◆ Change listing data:
[Start of Attachment]
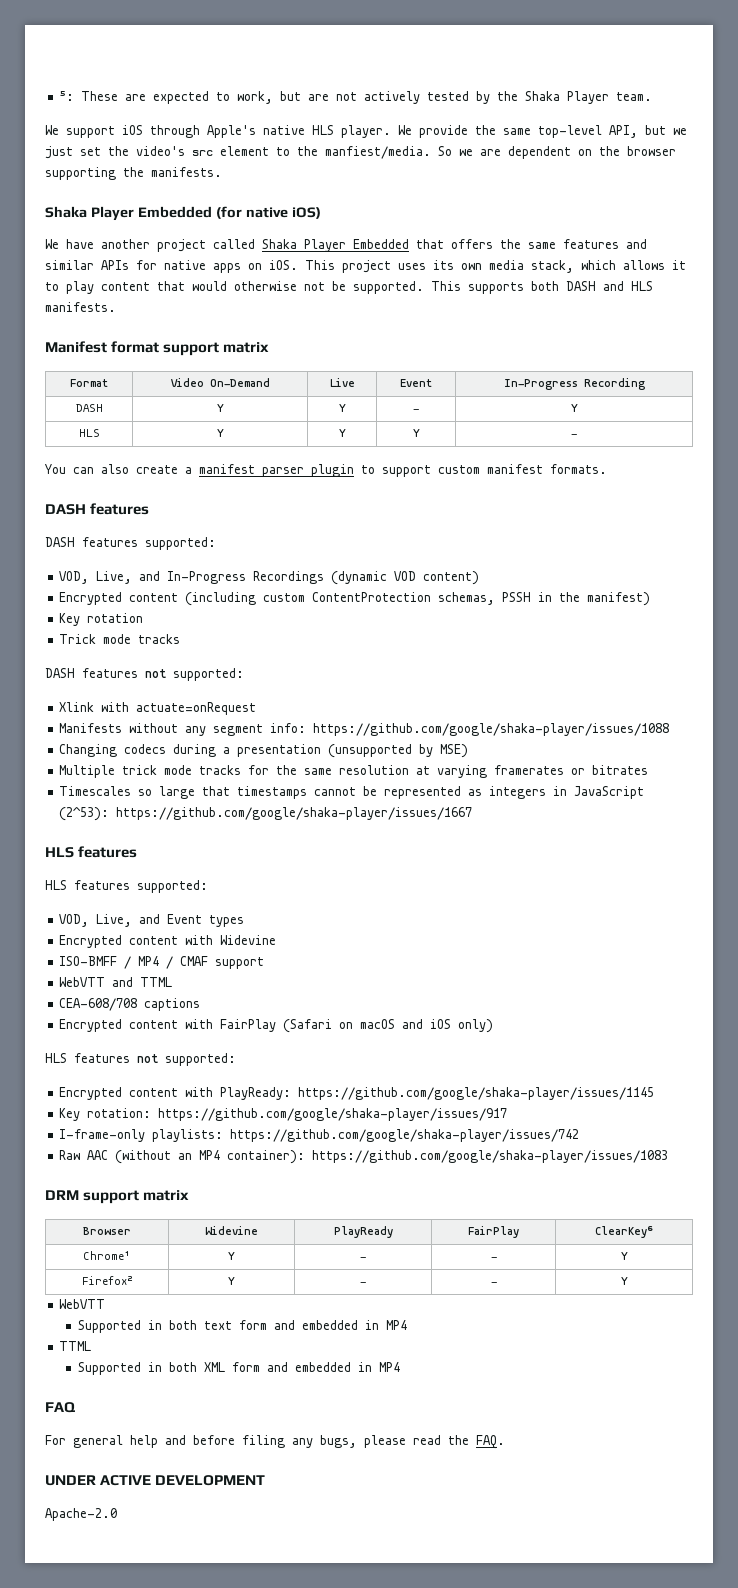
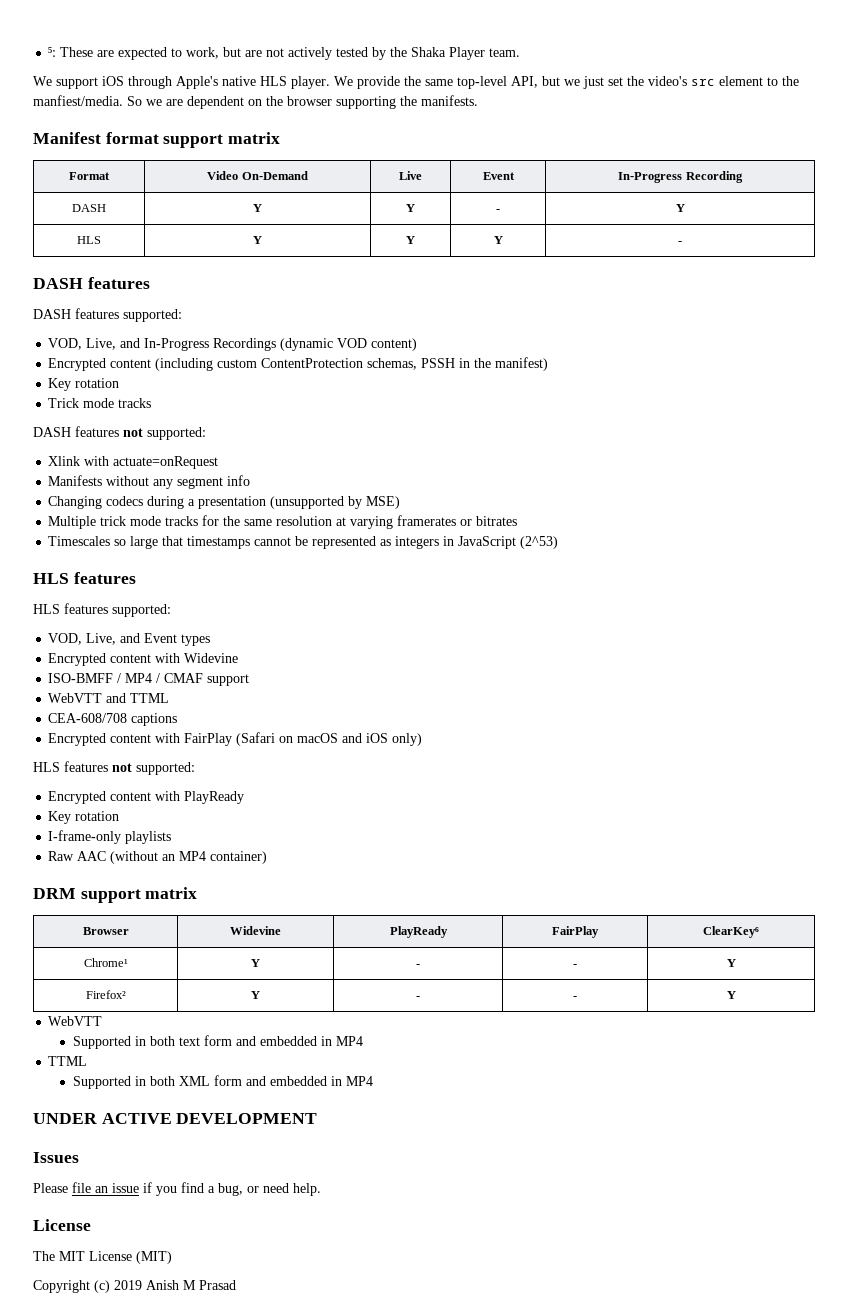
[45,206,321,221] [45,239,647,252] [45,260,686,273] [45,281,653,294] [45,302,116,312] // Shaka Player Embedded (for native iOS) // We have another project called Shaka Player Embedded that offers the same features and similar APIs for native apps on iOS. This project uses its own media stack, which allows it to play content that would otherwise not be supported. This supports both DASH and HLS manifests. -> (478, 100) none
[45,464,607,477] // You can also create a manifest parser plugin to support custom manifest formats. -> (682, 242) none
[270,723,670,736] info: https://github.com/google/shaka-player/issues/1088 -> [227,475,251,486] info
[59,807,473,821] (2^53): https://github.com/google/shaka-player/issues/1667 -> [520,536,559,549] (2^53)
[220,1087,655,1100] [59,1108,508,1121] PlayReady: https://github.com/google/shaka-player/issues/1145 // Key rotation: https://github.com/google/shaka-player/issues/917 -> [184,791,245,804] [48,811,120,824] PlayReady // Key rotation
[152,1129,580,1142] playlists: https://github.com/google/shaka-player/issues/742 -> [125,831,172,844] playlists
[227,1150,669,1164] container): https://github.com/google/shaka-player/issues/1083 -> [210,851,268,864] container)
[45,1402,75,1413] [45,1435,505,1449] [45,1475,266,1486] [45,1508,117,1521] FAQ // For general help and before filing any bugs, please read the FAQ. // UNDER ACTIVE DEVELOPMENT // Apache-2.0 -> [33,1113,318,1124] [33,1152,79,1163] [33,1182,321,1196] [33,1219,91,1231] [33,1251,172,1264] [33,1280,236,1293] UNDER ACTIVE DEVELOPMENT // Issues // Please file an issue if you find a bug, or need help. // License // The MIT License (MIT) // Copyright (c) 2019 Anish M Prasad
[End of Attachment]
◆ AIM OF THE EXERCISE:
Wherever a line in the data above holds "none", copy that line.

◆ FINISHED EXERCISE:
[45,206,321,221] [45,239,647,252] [45,260,686,273] [45,281,653,294] [45,302,116,312] // Shaka Player Embedded (for native iOS) // We have another project called Shaka Player Embedded that offers the same features and similar APIs for native apps on iOS. This project uses its own media stack, which allows it to play content that would otherwise not be supported. This supports both DASH and HLS manifests. -> (478, 100) none
[45,464,607,477] // You can also create a manifest parser plugin to support custom manifest formats. -> (682, 242) none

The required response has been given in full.